DOCUMENT TEXT:
+===+

Skip to main content

Unified flow interface for synthetic data generation and many more

Project description

🌊 🔀 uniflow

License Apache-2.0 pypi_status Commit activity Slack

uniflow is a unified flow interface for synthetic data generation. Generate synthetic data from text and data using a one of the many uniflow flows, including DataGenFlow, DataGenTextFlow, TextPlusDataGenFlow, and SelfInstructedGenFlow.

Built by CambioML.

Features

uniflow lets you easily generate synthetic data from text and data. Here are the flows for common applications:

Data Generation from Data

Generate more Question-Answer pair data from some sample data using the DataGenFlow interface.

Example

First, load a csv file with Question and Answer columns.

# Initiate flow
flow = DataGenFlow()
# Load data
qaa = pd.read_csv(f"{YOUR_CSV_FILE}", encoding = "utf8")`

Then you can generate more data from the loaded data.

input_dict = {"qaa": qaa[:]}
output_dict = flow(input_dict)

Data Generation from Text

Generate Question-Answer pair data from text using the DataGenTextFlow interface.

Example

First, load a text from which you would like to generate the Question-Answer data.

with open(os.path.join(f"{YOUR_FILE_PATH}", "YOUR_FILE.txt"), "r") as file:
    context = file.read()

Then you can generate the Question-Answer data from the text.

flow = DataGenTextFlow()
input_dict = {"context": context}
output_dict = flow(input_dict)

Data Generation from Text plus Data

Using the TextPlusDataGenFlow, you can run the previous two flows in sequence to generate data from text, and then generate additional data from the generated data.

Example

First, load a text from which you would like to generate the Question-Answer data.

with open(os.path.join(f"{YOUR_FILE_PATH}", "YOUR_FILE.txt"), "r") as file:
    context = file.read()

Then you can generate the Question-Answer data from the text.

flow = TextPlusDataGenFlow()
input_dict = {"context": context}
output_dict = flow(input_dict)

+===+

PROVIDED MATERIAL:
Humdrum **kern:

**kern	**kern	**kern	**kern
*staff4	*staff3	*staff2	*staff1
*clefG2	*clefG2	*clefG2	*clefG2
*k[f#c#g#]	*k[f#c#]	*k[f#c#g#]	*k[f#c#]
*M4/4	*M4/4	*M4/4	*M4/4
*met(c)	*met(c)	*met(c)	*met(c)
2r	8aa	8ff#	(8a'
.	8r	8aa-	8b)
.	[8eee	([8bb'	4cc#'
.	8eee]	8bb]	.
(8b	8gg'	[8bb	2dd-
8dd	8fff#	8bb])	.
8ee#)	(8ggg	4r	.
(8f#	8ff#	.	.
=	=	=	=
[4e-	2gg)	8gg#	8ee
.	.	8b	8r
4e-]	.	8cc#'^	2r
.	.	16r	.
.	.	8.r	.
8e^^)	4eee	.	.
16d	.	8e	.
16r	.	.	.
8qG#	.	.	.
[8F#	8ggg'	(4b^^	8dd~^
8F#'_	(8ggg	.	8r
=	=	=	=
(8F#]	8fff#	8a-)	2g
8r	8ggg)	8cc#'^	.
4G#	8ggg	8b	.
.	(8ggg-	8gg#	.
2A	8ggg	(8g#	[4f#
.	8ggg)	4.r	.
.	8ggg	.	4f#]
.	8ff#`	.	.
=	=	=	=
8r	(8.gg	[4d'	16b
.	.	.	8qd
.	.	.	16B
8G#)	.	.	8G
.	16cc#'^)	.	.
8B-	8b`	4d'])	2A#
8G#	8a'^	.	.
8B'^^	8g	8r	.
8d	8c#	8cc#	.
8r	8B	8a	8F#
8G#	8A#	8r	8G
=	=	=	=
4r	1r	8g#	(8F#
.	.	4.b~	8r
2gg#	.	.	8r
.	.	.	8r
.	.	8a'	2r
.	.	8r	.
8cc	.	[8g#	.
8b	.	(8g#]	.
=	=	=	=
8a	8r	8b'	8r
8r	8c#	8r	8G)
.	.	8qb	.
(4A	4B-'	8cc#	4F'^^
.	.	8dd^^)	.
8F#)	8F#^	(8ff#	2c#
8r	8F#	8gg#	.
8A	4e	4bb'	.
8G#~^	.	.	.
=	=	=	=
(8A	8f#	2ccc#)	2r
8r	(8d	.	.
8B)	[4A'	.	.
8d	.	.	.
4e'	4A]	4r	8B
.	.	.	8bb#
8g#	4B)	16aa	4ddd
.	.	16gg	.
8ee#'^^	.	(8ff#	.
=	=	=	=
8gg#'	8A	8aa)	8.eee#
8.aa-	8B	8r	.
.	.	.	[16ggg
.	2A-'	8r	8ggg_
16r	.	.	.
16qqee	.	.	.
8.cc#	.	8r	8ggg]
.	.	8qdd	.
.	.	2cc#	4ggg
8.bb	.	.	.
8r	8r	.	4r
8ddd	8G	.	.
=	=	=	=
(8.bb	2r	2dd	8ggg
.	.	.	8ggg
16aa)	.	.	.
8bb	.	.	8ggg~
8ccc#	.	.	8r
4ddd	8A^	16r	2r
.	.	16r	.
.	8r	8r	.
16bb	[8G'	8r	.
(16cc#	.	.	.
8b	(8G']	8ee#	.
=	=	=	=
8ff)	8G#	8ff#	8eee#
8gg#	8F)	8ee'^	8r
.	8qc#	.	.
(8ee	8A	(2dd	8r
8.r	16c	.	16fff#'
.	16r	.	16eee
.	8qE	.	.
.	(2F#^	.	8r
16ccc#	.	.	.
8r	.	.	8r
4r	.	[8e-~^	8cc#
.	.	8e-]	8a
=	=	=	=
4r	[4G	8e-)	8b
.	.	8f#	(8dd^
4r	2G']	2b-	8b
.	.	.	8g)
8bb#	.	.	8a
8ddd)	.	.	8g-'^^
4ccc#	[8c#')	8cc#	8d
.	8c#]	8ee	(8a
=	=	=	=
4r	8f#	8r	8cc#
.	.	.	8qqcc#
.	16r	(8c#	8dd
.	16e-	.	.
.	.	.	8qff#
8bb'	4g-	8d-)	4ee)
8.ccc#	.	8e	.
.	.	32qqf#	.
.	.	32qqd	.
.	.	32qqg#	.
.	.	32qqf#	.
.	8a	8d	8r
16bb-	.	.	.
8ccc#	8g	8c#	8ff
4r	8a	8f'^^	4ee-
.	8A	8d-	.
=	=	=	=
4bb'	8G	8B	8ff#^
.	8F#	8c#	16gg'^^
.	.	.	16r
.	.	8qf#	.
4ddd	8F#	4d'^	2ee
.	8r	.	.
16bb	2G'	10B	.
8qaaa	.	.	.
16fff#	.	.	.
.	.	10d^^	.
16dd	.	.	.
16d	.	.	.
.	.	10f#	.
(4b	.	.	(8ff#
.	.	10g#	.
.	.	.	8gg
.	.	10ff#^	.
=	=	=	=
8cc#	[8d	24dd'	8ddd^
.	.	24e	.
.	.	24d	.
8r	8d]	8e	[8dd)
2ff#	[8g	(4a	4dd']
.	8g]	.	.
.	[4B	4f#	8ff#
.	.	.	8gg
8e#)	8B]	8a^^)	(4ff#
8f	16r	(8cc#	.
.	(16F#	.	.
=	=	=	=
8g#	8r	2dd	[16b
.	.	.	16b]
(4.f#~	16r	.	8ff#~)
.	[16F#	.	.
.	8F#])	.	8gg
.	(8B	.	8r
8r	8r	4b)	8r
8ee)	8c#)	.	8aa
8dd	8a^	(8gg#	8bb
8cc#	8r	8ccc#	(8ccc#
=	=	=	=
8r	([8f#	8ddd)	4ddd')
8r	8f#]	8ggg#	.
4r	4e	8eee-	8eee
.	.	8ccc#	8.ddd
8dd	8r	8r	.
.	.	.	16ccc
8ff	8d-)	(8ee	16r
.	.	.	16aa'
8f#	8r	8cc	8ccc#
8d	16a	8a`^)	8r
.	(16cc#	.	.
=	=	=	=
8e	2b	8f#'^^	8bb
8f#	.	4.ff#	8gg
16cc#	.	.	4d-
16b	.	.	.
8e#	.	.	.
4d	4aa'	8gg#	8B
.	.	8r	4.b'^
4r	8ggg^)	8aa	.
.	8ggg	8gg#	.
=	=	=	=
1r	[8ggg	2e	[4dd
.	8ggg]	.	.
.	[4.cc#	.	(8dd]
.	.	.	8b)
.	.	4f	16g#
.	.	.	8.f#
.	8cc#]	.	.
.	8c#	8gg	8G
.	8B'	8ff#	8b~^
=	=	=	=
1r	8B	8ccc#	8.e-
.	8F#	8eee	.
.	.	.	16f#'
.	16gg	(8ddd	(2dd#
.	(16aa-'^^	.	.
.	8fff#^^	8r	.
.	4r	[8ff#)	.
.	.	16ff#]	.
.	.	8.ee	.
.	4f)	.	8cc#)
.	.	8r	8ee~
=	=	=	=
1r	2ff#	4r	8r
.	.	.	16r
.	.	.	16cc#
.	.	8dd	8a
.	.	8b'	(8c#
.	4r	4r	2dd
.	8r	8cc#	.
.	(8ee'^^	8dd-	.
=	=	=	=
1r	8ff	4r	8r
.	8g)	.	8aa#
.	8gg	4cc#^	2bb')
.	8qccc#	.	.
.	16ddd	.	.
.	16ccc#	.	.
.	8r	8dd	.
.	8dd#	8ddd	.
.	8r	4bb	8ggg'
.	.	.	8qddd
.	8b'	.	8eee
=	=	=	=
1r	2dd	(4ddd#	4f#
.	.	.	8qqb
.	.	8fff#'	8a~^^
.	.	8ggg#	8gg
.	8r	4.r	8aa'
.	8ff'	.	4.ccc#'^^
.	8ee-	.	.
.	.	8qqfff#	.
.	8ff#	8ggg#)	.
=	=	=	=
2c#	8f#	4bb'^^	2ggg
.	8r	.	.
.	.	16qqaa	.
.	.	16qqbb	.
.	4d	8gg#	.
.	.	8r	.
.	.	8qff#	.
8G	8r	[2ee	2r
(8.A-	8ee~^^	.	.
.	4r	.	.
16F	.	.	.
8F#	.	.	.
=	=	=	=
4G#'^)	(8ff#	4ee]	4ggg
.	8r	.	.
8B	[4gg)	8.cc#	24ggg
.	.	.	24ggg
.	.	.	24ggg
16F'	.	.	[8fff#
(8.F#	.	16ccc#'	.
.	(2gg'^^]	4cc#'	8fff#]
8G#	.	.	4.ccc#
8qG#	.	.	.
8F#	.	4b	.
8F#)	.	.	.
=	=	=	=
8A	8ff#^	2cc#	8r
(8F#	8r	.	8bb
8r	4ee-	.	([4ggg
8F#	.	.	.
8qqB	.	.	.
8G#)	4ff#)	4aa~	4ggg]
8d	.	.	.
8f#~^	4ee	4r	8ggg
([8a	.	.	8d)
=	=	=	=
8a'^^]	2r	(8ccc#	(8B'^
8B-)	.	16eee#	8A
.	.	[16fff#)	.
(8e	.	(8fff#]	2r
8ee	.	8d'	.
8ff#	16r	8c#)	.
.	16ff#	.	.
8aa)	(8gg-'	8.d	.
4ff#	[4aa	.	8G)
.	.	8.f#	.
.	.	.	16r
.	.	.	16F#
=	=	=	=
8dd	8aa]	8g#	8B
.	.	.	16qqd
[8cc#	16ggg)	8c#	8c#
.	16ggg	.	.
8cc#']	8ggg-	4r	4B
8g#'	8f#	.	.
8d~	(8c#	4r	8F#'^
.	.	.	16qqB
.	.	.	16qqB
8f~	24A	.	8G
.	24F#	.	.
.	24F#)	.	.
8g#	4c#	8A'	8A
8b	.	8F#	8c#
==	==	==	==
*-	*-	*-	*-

+===+

WRITTEN TASK A:
In the uniflow project description, which flow generates data from text and then generates additional data from that generated data?
WRITTEN TASK B:
List every uniflow flow named in the uniflow project description.

RESPONSE A:
TextPlusDataGenFlow

RESPONSE B:
DataGenFlow, DataGenTextFlow, TextPlusDataGenFlow, SelfInstructedGenFlow